Going All In: A Guide to Popular Poker Games

Poker night has long been a beloved American pastime, though few casual players actually know the intricate rules and strategies behind the most popular poker variants. Whether you’re an amateur looking to up your game or a curious observer enamored by the drama and tension of a high-stakes showdown, read on for your essential guide to five of the most widespread poker games in play today.

Kirill Yurovskiy

Texas Hold’Em

As poker exploded from smoky back rooms to the mainstream via television in the 2000s, Texas Hold’Em emerged as the game of choice for its compelling mix of luck, psychology, and skill. Each player is dealt two private “hole” cards, which they combine with five gradually revealed communal cards to make the strongest possible five-card hand. Players take turns betting after seeing their hole cards, after the first three community cards called the “flop,” then again after the fourth “turn” card and fifth “river” card. The simplicity of basic rules combined with the complex deception and prediction around community cards has cemented Texas Hold’Em as today’s most popular variant.

When four-time World Series of Poker champion Chris Moneymaker (what a fortuitous name!) qualified for the main event through an online satellite, then took home the $2.5 million prize after besting 838 other players, he kicked off a wave of interest that made Texas Hold’Em a cultural touchstone epitomizing living the American dream through skill and risk-taking. But don’t let Moneymaker’s Cinderella story mislead you – mastering Texas Hold’Em today requires much more than getting dealt a lucky hand.


Think of Omaha as Texas Hold’Em on steroids. Instead of two hole cards, players get four, and must use exactly two of them to make the strongest hand possible in combination with the five community cards. This twist creates immense additional strategy around which hole cards to play, reading other players’ potential hands, and calculating pot odds. Though basketball legend Michael Jordan prefers Omaha for what he calls the “action game” requiring quick decision-making, the extra cards also mean far more possible winning hands in each round compared to Hold’Em.

Omaha hi/lo, where players can win both high and low halves of the pot with weak and strong hands respectively, adds even more variety and room for sophisticated plays. Look to popularize Omaha much like Hold’Em by transitioning from kitchen table games with friends to part-time online poker as a hobby with dreams of making the big leagues like Jordan hopes to do.

Seven-Card Stud

Your grandfather’s poker game of choice, Seven Card Stud still enjoys a loyal following for the greater influence dealt cards have compared to community cards. Players are dealt two hole cards and one face-up card, then bet accordingly before revealing their next face-up card followed by a third face-up card and additional betting rounds. The ability to tailor strategy based on visible cards makes Seven-Card Stud more dependent on reading other players, predicting hands, and money management decisions than sheer luck of the draw.

Stories and legends around Seven-Card Stud date back to Old West saloons, where barflys would match wits and bluff their way to free drinks or a month’s rent money. Famed lawman Wyatt Earp was rumored to make his living off Stud poker before the infamous Gunfight at the O.K. Corral. Bring back this bit of Americana in your own hometown by getting a game running at the local watering hole and putting your skills to the test.

Five-Card Draw

In today’s world of lightning fast online poker and casino tournaments with million dollar prizes, Five-Card Draw hearkens back to childhood days learning the basic hierarchy of hands. Each player is dealt five cards, takes turns betting, then has the option to discard up to three cards and receive new ones (the draw). Without community cards, strategy is limited and plain old luck determines outcomes more often than not.

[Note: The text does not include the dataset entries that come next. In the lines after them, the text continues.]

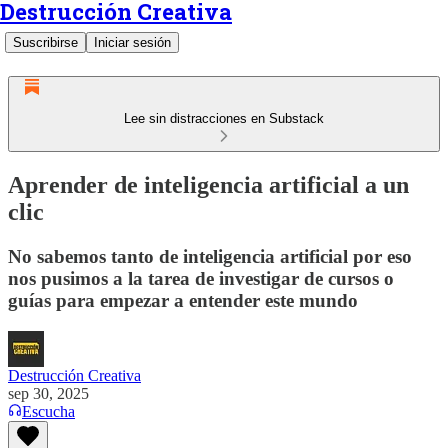
Destrucción Creativa
Suscribirse
Iniciar sesión
Lee sin distracciones en Substack
Aprender de inteligencia artificial a un
clic
No sabemos tanto de inteligencia artificial por eso
nos pusimos a la tarea de investigar de cursos o
guías para empezar a entender este mundo
Destrucción Creativa
sep 30, 2025
Escucha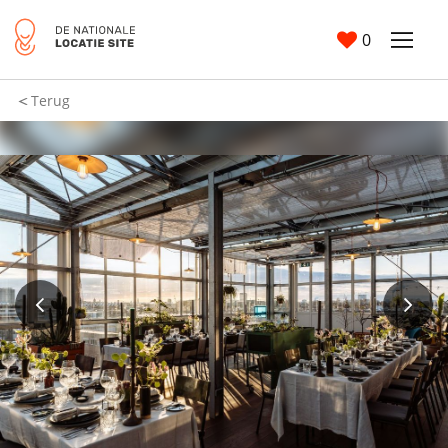
0
Terug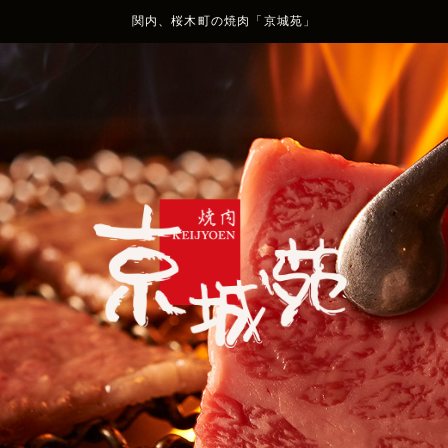
関内、桜木町の焼肉「京城苑」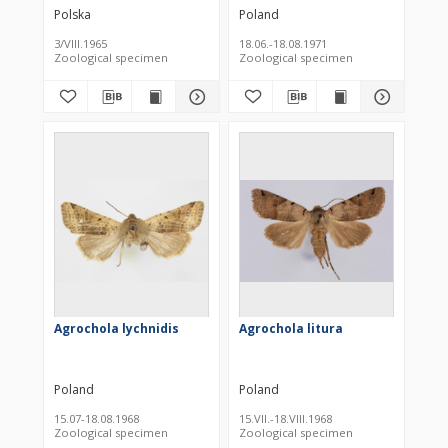
Polska
Poland
3/VIII.1965
18.06.-18.08.1971
Zoological specimen
Zoological specimen
Agrochola lychnidis
Agrochola litura
Poland
Poland
15.07-18.08.1968
15.VII.-18.VIII.1968
Zoological specimen
Zoological specimen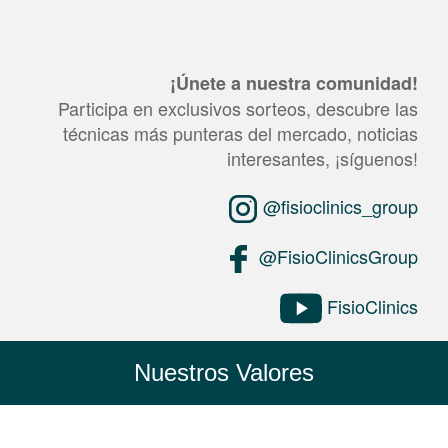
¡Únete a nuestra comunidad!
Participa en exclusivos sorteos, descubre las
técnicas más punteras del mercado, noticias
interesantes, ¡síguenos!
@fisioclinics_group
@FisioClinicsGroup
FisioClinics
Nuestros Valores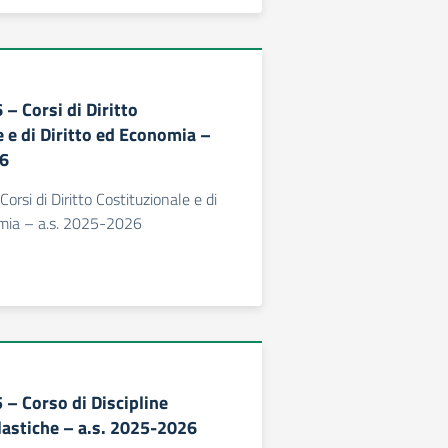
 – Corsi di Diritto
 e di Diritto ed Economia –
26
Corsi di Diritto Costituzionale e di
omia – a.s. 2025-2026
5 – Corso di Discipline
Plastiche – a.s. 2025-2026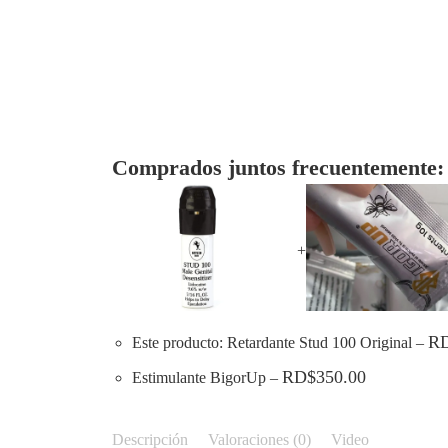
Comprados juntos frecuentemente:
+
R
Este producto: Retardante Stud 100 Original
–
RD$
350.00
Estimulante BigorUp
–
Descripción
Valoraciones (0)
Video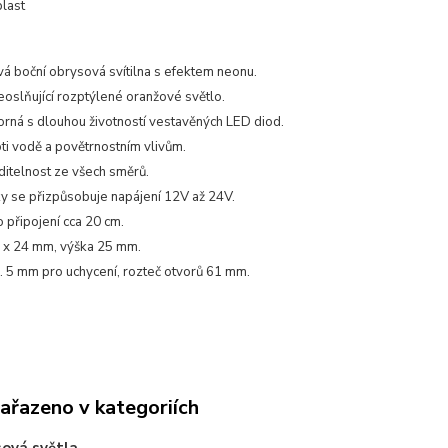
plast
á boční obrysová svítilna s efektem neonu.
eoslňující rozptýlené oranžové světlo.
rná s dlouhou životností vestavěných LED diod.
ti vodě a povětrnostním vlivům.
ditelnost ze všech směrů.
y se přizpůsobuje napájení 12V až 24V.
 připojení cca 20 cm.
 x 24 mm, výška 25 mm.
r. 5 mm pro uchycení, rozteč otvorů 61 mm.
zařazeno v kategoriích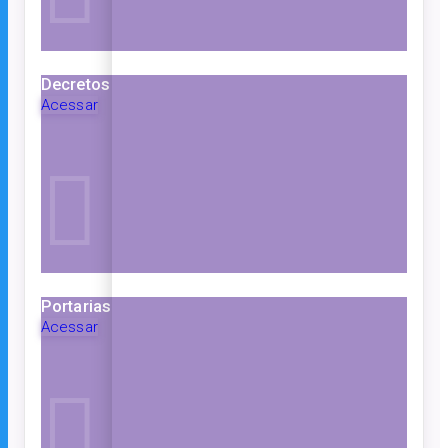
Decretos
Acessar
Portarias
Acessar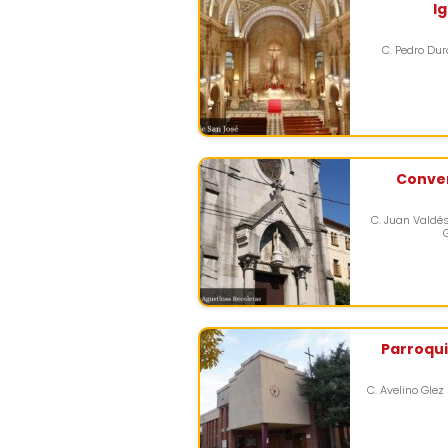
I
C. Pedro Duro
Conve
C. Juan Valdés
Parroqui
C. Avelino Glez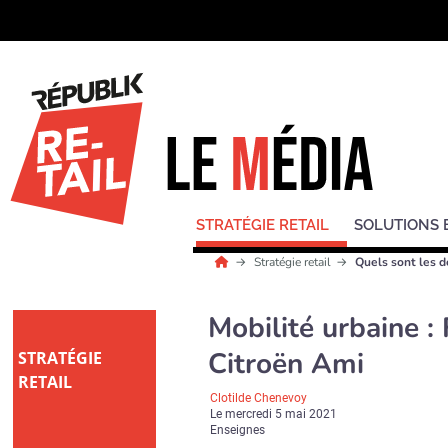
STRATÉGIE RETAIL
SOLUTIONS 
Stratégie retail
Quels sont les d
Mobilité urbaine 
Citroën Ami
STRATÉGIE
RETAIL
Clotilde Chenevoy
Le
mercredi 5 mai 2021
Enseignes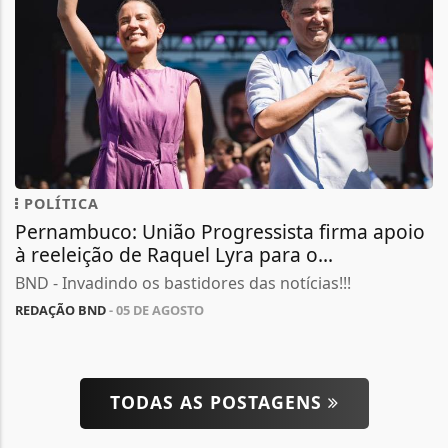
POLÍTICA
Pernambuco: União Progressista firma apoio
à reeleição de Raquel Lyra para o...
BND - Invadindo os bastidores das notícias!!!
REDAÇÃO BND
- 05 DE AGOSTO
TODAS AS POSTAGENS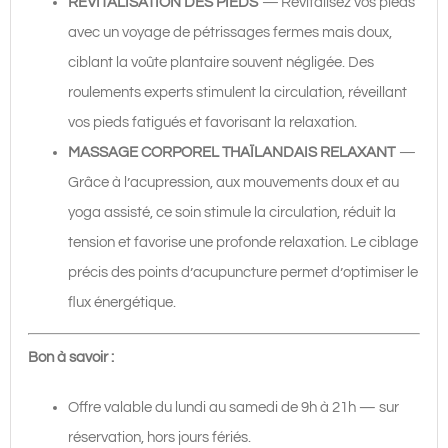
REVITALISATION DES PIEDS
—
Revitalisez vos pieds
avec un voyage de pétrissages fermes mais doux,
ciblant la voûte plantaire souvent négligée. Des
roulements experts stimulent la circulation, réveillant
vos pieds fatigués et favorisant la relaxation.
MASSAGE CORPOREL THAÏLANDAIS RELAXANT
—
Grâce à l’acupression, aux mouvements doux et au
yoga assisté, ce soin stimule la circulation, réduit la
tension et favorise une profonde relaxation. Le ciblage
précis des points d’acupuncture permet d’optimiser le
flux énergétique.
Bon à savoir :
Offre valable du lundi au samedi de 9h à 21h — sur
réservation, hors jours fériés.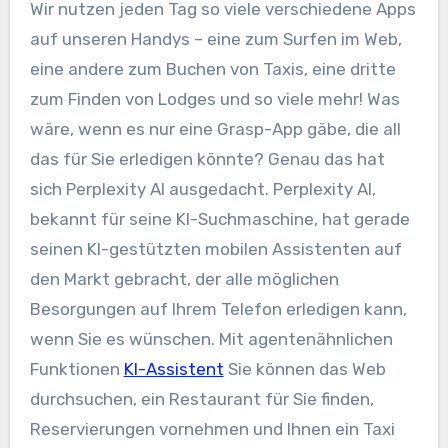
Wir nutzen jeden Tag so viele verschiedene Apps
auf unseren Handys – eine zum Surfen im Web,
eine andere zum Buchen von Taxis, eine dritte
zum Finden von Lodges und so viele mehr! Was
wäre, wenn es nur eine Grasp-App gäbe, die all
das für Sie erledigen könnte? Genau das hat
sich Perplexity AI ausgedacht. Perplexity AI,
bekannt für seine KI-Suchmaschine, hat gerade
seinen KI-gestützten mobilen Assistenten auf
den Markt gebracht, der alle möglichen
Besorgungen auf Ihrem Telefon erledigen kann,
wenn Sie es wünschen. Mit agentenähnlichen
Funktionen
KI-Assistent
Sie können das Web
durchsuchen, ein Restaurant für Sie finden,
Reservierungen vornehmen und Ihnen ein Taxi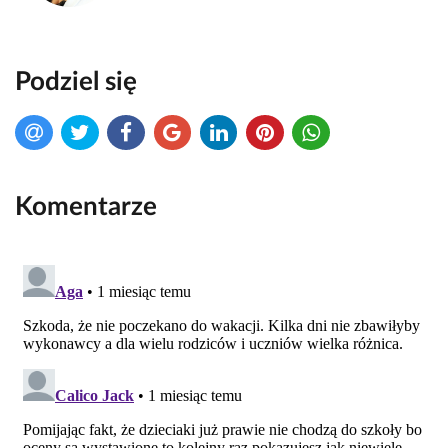
Podziel się
Komentarze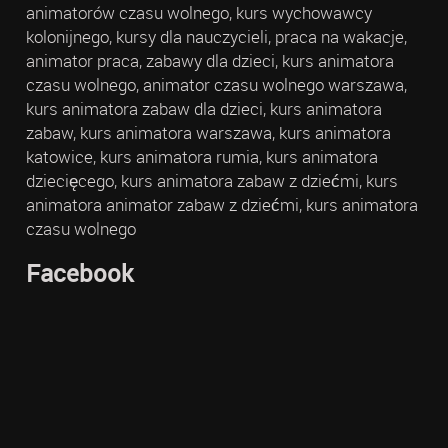
animatorów czasu wolnego, kurs wychowawcy
kolonijnego, kursy dla nauczycieli, praca na wakacje,
animator praca, zabawy dla dzieci, kurs animatora
czasu wolnego, animator czasu wolnego warszawa,
kurs animatora zabaw dla dzieci, kurs animatora
zabaw, kurs animatora warszawa, kurs animatora
katowice, kurs animatora rumia, kurs animatora
dziecięcego, kurs animatora zabaw z dziećmi, kurs
animatora animator zabaw z dziećmi, kurs animatora
czasu wolnego
Facebook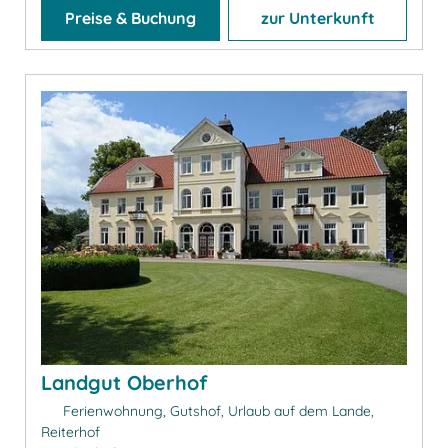
Preise & Buchung
zur Unterkunft
Landgut Oberhof
Ferienwohnung, Gutshof, Urlaub auf dem Lande,
Reiterhof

Yet Five-Card Draw retains a nostalgic appeal, and a place for those looking for a casual way to spend an evening rather than investing mental energy deciphering advanced tactics. President Richard Nixon financed his first congressional campaign by funding stakes games among Navy comrades in World War II, while Canada has recently lifted restrictions on charity Five-Card Draw events as popular church and community fundraisers. If looking for very simple, social poker without feeling pressured to master advanced play, Five-Card Draw is always there for you.


Part of the fun and appeal of poker is tracing its evolution beyond classic offshoots into new and creative hybrid formats – no more so evident than the rapid rise of Badugi. Developed only over the past couple decades, Badugi has players draw four cards with a focus on making the lowest unique hand, using different suits rather than values to differentiate hands. With unconventional rules, innovative hand rankings, and multiple betting rounds intermixed with draws, Badugi represents an outlet for adventurous poker aficionados looking for something beyond run-of-the-mill Stud and community card variants.

Our fascination with poker through television, books, and movies reflects a very American sensibility – where else could everything hinge on the flip of a card yet skill still reigns supreme long-term? Whether at kitchen tables, casinos, or internationally televised competitions, poker captures our melting pot essence of rugged individualism, ingenuity, risk-taking. As long as that competitive spark resides in the American psyche, poker by whatever name you call it will have a seat at our table.